## Written instruction
Quote the records below from their first line through the line containing "collector number: 34", including both ends, and leave the pictures out of your answer.

## Rows
▶
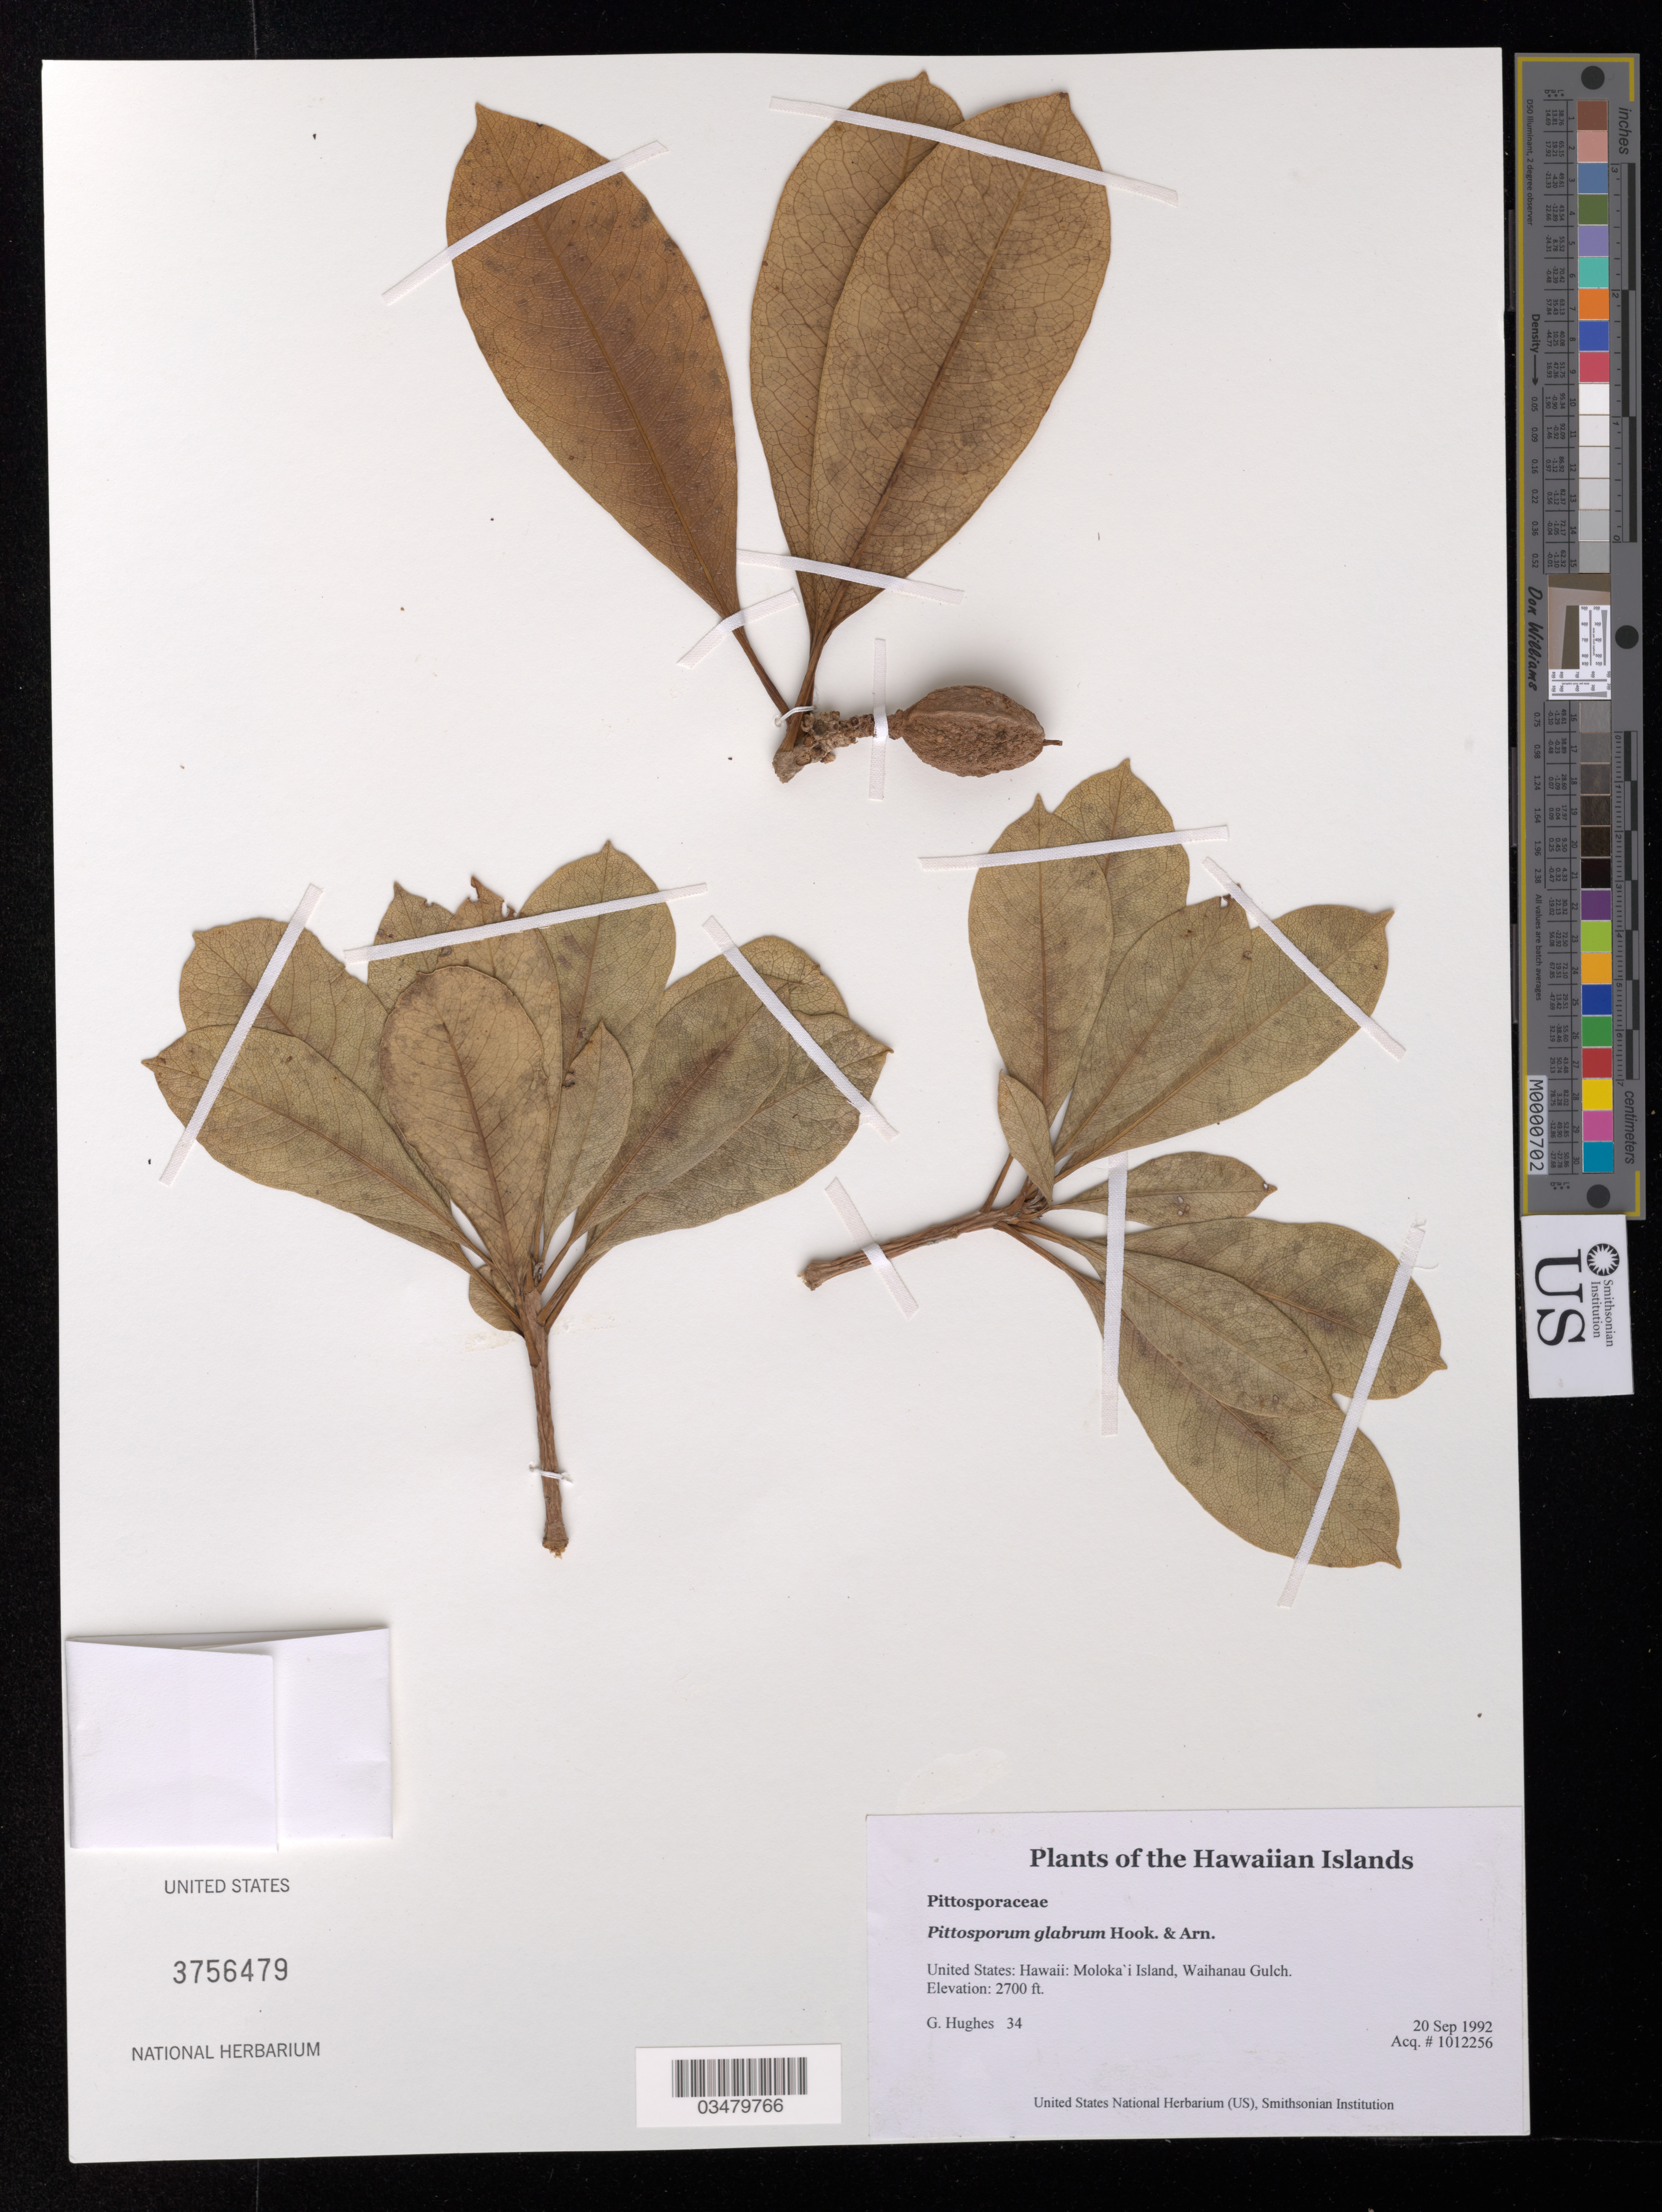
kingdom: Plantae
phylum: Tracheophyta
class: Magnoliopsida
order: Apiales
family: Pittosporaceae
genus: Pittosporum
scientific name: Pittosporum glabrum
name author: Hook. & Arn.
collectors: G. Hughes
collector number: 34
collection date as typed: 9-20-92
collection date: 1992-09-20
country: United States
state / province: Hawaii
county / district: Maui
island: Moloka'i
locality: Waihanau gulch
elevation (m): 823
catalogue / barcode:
◀
## Result below
kingdom: Plantae
phylum: Tracheophyta
class: Magnoliopsida
order: Apiales
family: Pittosporaceae
genus: Pittosporum
scientific name: Pittosporum glabrum
name author: Hook. & Arn.
collectors: G. Hughes
collector number: 34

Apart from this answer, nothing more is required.